Fimela.com, Jakarta Hari Raya Natal tahun ini diakui oleh presenter kawakan Daniel Mananta berbeda dibanding tahun sebelumnya. Karena sesuai aturan pemerintah, Natal di tengah pandemi Covid-19 ini harus tanpa adanya keramaian.
Seperti diketahui, baru-baru ini Kementerian Agama menerbitkan Panduan Penyelenggaraan Kegiatan Ibadah dan Perayaan Natal 2020. Panduan ini tertuang dalam Surat Edaran Menteri Agama No: SE. 23 Tahun 2020, yang ditandatangani mantan Menag Fachrul Razi tanggal 30 November 2020.

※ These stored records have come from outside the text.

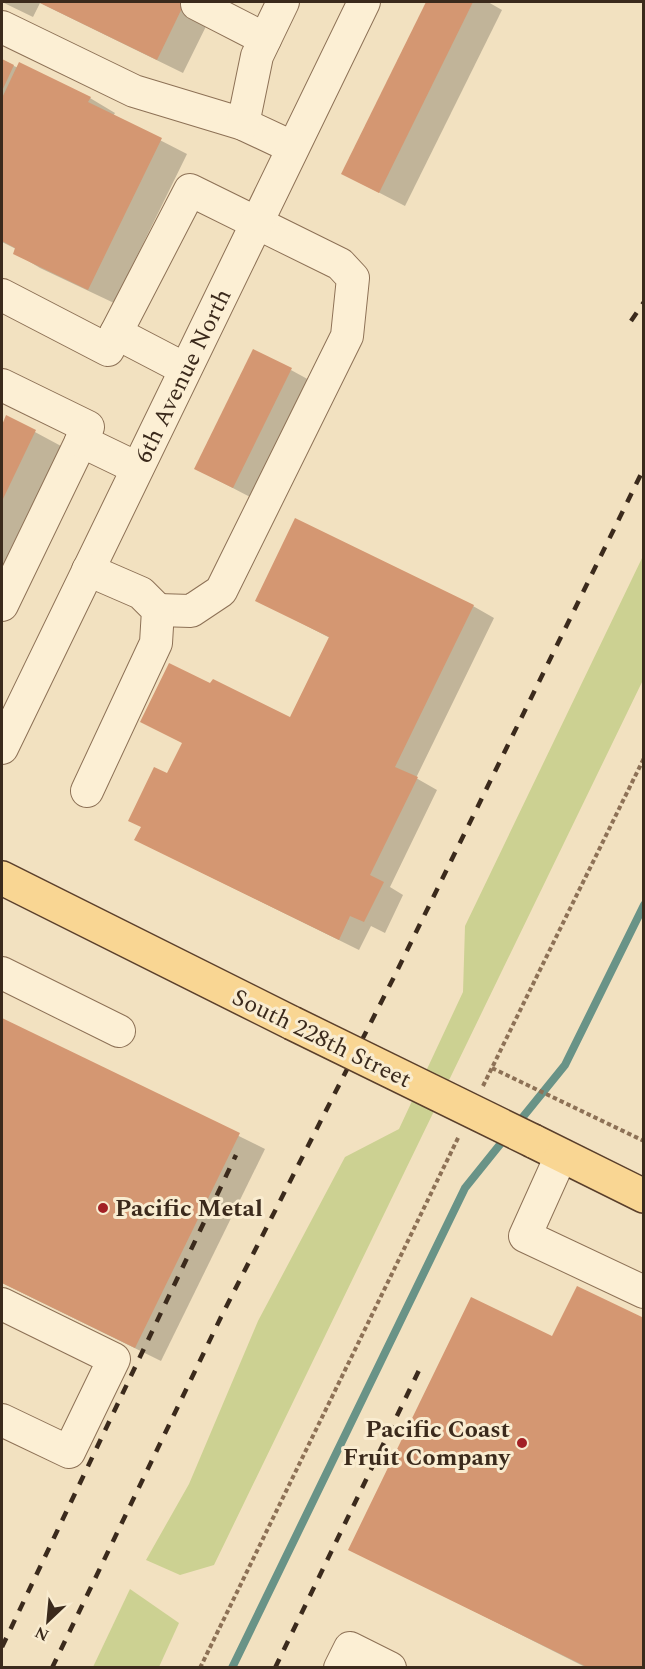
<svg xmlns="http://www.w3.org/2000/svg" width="645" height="1669" viewBox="0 0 645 1669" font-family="Spectral,serif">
<rect width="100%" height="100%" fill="#f2e1c0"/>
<g fill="#ccd192">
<polygon points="643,556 643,680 214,1565 180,1575 146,1560 189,1484 258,1321 345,1157 399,1129 463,992 465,926"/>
<polygon points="130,1589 179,1623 159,1667 93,1667"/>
</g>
<g fill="#0003">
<polygon points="2,2 218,2 183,73 40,3 33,17"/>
<polygon points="428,2 488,2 502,10 405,206 343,174"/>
<polygon points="2,61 90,98 115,113 113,116 187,154 114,303 40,268 15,253 16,249 2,242"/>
<polygon points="291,370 311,381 254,499 196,469"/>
<polygon points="7,417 61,446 2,567 2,429"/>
<polygon points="257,600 473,606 494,618 416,778 437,790 390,887 403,895 385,933 371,926 359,950 136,840 183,743 142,722 211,685 291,719 330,638"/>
<polygon points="2,1019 265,1149 161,1361 2,1283"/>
<polygon points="553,1338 644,1668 587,1668 350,1549"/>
</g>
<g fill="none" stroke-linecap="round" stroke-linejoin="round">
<g stroke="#699387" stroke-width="8">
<polyline points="518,1123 565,1065 644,905"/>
<polyline points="232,1668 465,1188 506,1137"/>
</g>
</g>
<g fill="#d49772">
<polygon points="38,2 185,2 157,60"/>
<polygon points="426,2 473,2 379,193 341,174"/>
<polygon points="2,59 14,65 2,91"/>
<polygon points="19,62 91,97 88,102 162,138 88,290 13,254 15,248 2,241 2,98"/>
<polygon points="253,349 292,368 233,488 194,469"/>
<polygon points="6,415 36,430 2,501 2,425"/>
<polygon points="295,518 474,605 395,767 418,777 370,875 384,882 364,922 350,916 339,940 134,840 141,827 128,821 154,767 167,773 182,743 140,722 169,663 210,683 213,679 290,717 329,637 255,601"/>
<polygon points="2,1018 240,1133 135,1348 2,1283"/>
<polygon points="577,1286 644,1318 644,1668 589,1668 348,1550 471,1297 552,1336"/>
</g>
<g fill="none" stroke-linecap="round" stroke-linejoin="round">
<defs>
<g id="minor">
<polyline points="197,4 265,39"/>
<polyline points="2,27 134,91 243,124 292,147"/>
<polyline points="243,124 257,56 283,2"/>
<polyline points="2,295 108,350 116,333"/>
<polyline points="2,385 88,427 2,605"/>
<polyline points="81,441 137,468"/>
<polyline points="158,610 191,611 221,591 347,336 353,278 340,264 190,190 116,333 185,369"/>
<path id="s1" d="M 2,748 L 364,2"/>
<polyline points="87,791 156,643 158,610 141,593 88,570"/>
<polyline points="2,973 119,1031"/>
<polyline points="561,1156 525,1236 644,1292"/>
<polyline points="2,1304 114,1359 69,1452 2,1420"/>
<polyline points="340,1668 350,1648 390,1668"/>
</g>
<g id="major">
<polyline points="2,878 292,1023"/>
<polyline points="533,1141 644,1196"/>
</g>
</defs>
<use href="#minor" stroke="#8d7156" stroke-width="34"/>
<use href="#major" stroke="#5a3f2b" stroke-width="36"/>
<g stroke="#8d7156" stroke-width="4" stroke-dasharray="4.5 3" stroke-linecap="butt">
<polyline points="492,1068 644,1141"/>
<polyline points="483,1086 644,758"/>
<polyline points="200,1668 459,1136"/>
</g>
<use href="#minor" stroke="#fcefd4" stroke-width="32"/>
<use href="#major" stroke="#f9d693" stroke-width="33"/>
<g stroke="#3b2a1c" stroke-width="4.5" stroke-dasharray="10 10" stroke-linecap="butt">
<polyline points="631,321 644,302"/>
<polyline points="2,1647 236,1155"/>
<polyline points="52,1668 221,1317 395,975 644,468"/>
<polyline points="275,1668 422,1364"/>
</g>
<defs>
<polyline id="major-bridge" points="292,1023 533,1141"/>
</defs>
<use href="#major-bridge" stroke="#5a3f2b" stroke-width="36" stroke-linecap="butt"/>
<use href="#major-bridge" stroke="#f9d693" stroke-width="33"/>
</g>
<g fill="#a22025" stroke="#f9ecd0" stroke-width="2">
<circle cx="103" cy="1208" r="6"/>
<circle cx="522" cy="1443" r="6"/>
</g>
<g text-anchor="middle" stroke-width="6" stroke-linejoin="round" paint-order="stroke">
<g font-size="24" fill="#3b2a1c" stroke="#f9ecd0">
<text dy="8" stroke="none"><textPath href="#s1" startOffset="414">6th Avenue North</textPath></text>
<text transform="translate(322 1038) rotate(26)" y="8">South 228th Street</text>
</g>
<g font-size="24" font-weight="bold" fill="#3b2a1c" stroke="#f9ecd0" text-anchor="start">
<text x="115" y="1216">Pacific Metal</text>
<text x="510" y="1437" text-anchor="end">Pacific Coast<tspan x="510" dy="28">Fruit Company</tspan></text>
</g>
</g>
<rect width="645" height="1669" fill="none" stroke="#3b2a1c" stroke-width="6"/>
<g transform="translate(48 1621) rotate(206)" stroke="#f9ecd0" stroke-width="4.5" paint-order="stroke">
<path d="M0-4.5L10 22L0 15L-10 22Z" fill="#3b2a1c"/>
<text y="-9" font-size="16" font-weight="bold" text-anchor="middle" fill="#3b2a1c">N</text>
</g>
</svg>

Salah satu isi panduan penyelenggaraan kegiatan ibadah dan perayaan Natal di masa pandemi Covid-19, yaitu dilaksanakan secara sederhana dan tidak berlebihan, serta lebih menekankan persekutuan di tengah keluarga.
Kemudian jumlah umat yang dapat mengikuti kegiatan ibadan dan perayaan Natal secara berjemaah tidak melebihi 50 persen kapasitas rumah ibadah. Hal inilah yang membuat Daniel Mananta merasa berbeda.
What's On Fimela
powered by
Tetap Semangat
Namun hal itu tidak membuat Daniel Mananta bersama keluarganya kehilangan semangat. Bersama istri dan kedua anaknya, Daniel merayakan Natal tahun ini dengan sebuah tradisi unik dari Jerman, negara asal sang istri.
Bagi Daniel memaknai Natal di tahun Ini sebagai sebuah hubungan. Hubungan tanpa harus melihat latar belakang seseorang. Hubungan umat dengan Tuhannya. Momen di saat Natal juga menjadi saat yang paling dinantikan oleh Daniel karena di saat seperti inilah dia bisa berkumpul dengan keluarga tercinta.
Dalam doa Natal tahun ini Daniel berharap kedamaian, “Karena kedamaian adalah keberadaan seseorang yang baik dan itulah arti natal sebenarnya,” tutur Daniel Mananta dalam acara "Ngobrol Bareng Gus Miftah" di iNews, Jumat lalu.
Indahnya Toleransi
Tak hanya itu, isu sara yang juga mencuat beberapa waktu belakangan ini membuat keresahan tersendiri bagi Daniel. Daniel pun mengajarkan indahnya bertoleransi dalam kehidupan kepada kedua anaknya.
“Kenapa pelangi itu indah? Pelangi indah karena berbeda warna,” demikian yang disampaikan Gus Miftah terkait keberagaman yang ada di Indonesia.
Gus Miftah juga berkata, “Jangan menyatukan semua agama, ras, suku dengan dalih pluralisme, karena sejatinya mereka berbeda. Biarkan mereka berkata bagimu agamamu, bagiku agamaku,” tandas Gus Miftah.